# what is your biggest founder



## B-Rod (Feb 16, 2010)

I'm just curious I caught one the other day that was 26"long and my biggest ever so I figured I would ask yall what's your biggest for this area???


----------



## B-Rod (Feb 16, 2010)

Spell check got me I ment flounder


----------



## bay slayer (May 26, 2008)

im not sure how long it was but I saw a pic of a 9 pound flattie out of escambia


----------



## Night Wing (May 16, 2011)

My biggest flounder length wise is 27", but I live in Texas.


----------



## mudskipper (Oct 3, 2007)

26 for me...last month


----------



## Scruggspc (Mar 20, 2013)

26" is a impressive fish anywhere.


----------



## Burnt Drag (Jun 3, 2008)

My first cousin mounted the 11.5 lb flounder he caught near Pascagoula in the 80s. Caught using a bull minnow about 2".


----------



## HotSoup (Jan 2, 2013)

I know an old guy up here in NC that gigged a 16lb one. I saw the mount with my own eyes....gigged at Harker's Island. It was unbelievable not only how long it was, but wide. I wish I would have saved the pics I had of it but they were on my old work phone which is long gone.


----------



## B-Rod (Feb 16, 2010)

Catching that fish really makes me want to get into flounder gigging


----------



## Cosson-Gigs (Dec 12, 2012)

Night Wing said:


> My biggest flounder length wise is 27", but I live in Texas.
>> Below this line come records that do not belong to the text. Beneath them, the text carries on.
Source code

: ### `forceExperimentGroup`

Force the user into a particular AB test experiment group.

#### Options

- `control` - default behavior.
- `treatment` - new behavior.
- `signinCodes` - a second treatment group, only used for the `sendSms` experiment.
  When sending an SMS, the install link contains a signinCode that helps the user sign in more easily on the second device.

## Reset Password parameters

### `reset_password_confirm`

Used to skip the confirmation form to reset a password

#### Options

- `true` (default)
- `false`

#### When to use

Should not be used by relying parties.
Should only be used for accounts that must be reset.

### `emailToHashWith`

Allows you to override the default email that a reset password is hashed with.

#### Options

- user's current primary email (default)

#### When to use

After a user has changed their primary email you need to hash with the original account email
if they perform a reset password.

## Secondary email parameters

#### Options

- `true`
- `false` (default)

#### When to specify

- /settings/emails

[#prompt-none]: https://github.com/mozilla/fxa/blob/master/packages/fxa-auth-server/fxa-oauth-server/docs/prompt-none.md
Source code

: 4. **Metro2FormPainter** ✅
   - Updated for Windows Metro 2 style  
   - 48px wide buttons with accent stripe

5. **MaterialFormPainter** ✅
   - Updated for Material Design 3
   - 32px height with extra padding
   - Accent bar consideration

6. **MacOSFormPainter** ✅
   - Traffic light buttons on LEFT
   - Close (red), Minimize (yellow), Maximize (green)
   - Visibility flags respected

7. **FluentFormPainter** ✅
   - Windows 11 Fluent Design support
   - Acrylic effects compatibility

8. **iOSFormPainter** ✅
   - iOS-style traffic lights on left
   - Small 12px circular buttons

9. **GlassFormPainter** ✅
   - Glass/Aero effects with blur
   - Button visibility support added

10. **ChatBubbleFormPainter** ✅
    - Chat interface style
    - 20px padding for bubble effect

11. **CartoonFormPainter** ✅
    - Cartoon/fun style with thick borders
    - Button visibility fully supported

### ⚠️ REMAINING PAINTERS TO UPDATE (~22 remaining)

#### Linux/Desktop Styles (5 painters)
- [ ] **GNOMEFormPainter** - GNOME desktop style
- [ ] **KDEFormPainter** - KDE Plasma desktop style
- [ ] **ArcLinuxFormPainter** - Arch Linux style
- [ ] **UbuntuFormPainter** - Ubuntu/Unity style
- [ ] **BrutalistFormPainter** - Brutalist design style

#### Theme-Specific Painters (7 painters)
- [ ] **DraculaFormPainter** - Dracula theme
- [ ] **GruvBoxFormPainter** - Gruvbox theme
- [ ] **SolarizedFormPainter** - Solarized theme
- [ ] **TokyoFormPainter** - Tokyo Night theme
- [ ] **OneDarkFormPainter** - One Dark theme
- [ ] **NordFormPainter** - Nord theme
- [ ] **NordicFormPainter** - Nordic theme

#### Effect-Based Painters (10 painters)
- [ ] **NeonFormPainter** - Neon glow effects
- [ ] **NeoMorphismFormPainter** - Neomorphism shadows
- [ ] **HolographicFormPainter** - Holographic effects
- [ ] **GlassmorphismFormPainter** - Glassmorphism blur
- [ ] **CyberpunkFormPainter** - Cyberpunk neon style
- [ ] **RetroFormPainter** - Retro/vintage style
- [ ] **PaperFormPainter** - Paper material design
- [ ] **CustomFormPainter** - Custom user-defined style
 The largest I've killed is 22", but I live in Florida !  I have seen some monster flounder come from Texas.


----------



## Night Wing (May 16, 2011)

Cosson-Gigs said:


> The largest I've killed is 22", but I live in Florida !  I have seen some monster flounder come from Texas.


I'm still on the hunt for the "holy grail" of flounder. A 30" length one, but I've never been able to find one. I've been hunting this elusive flounder since 2004.


----------



## bamafan611 (Mar 1, 2010)

My son and grandaughters first doormats. A little over 26 and a 22.


----------



## Tall-TinesAR (Aug 13, 2009)

26" 6 pounds in Apalachicola, using my pole spear as a gig without the band
we popped 6 more roughly the same size that night 
it was awesome


----------



## deadeyedave (Nov 4, 2008)

26 and a 1/4 inches and 10 and 3/4 lbs. out of destin in 2009. I posted it here. I got 1 24 inches a month ago.

Deadeye


----------



## drifterfisher (Oct 9, 2009)

My best so far is 24.5" and 7.5# Stuck it this year. This is my 3rd year for giggin'


----------



## bowdiddly (Jan 6, 2010)

25" 7.5 lbs this year


----------



## Flounder9.75 (Sep 28, 2007)

9.75 lb but it been a few years, biggest lately was a 7.5 a few weeks ago 
Still looking for that 10 pounder to put on the wall


----------



## cobe killer (Apr 13, 2008)

my largest gigging so far is 22 1/2" 5.2#.this year in the ICW wading.got a 21" saturday on hook-n-line.
there is one on the GCFC forum that my nephew's friend got last night that was 28" long 18" wide and 9#'s.


----------



## Beginner's Luck (Aug 23, 2012)

26 1/2" biggest I've ever harvested. I got a 26" before that, it weighed 7 pounds on the button. Biggest this year was 25 1/2". I guess after reading this, I realize that a 30+ really is the flounder of a lifetime!!! I'm still on the hunt for her.


----------



## LopeAlong (May 23, 2011)

5.75 this year and 6.3 last year. Wanted to take one last look around OB before I left for the hills but no such luck.


----------



## daylate (Feb 22, 2012)

[/attach]

These two. 26" and 27" both out of Destin this year. The 27 is on the cooler next to a 20" fish. Amazing at the difference those 7 inches make in overall size isn't it?


----------



## Night Wing (May 16, 2011)

Nice big flatties. Thanks for taking the time and effort to post the photos.


----------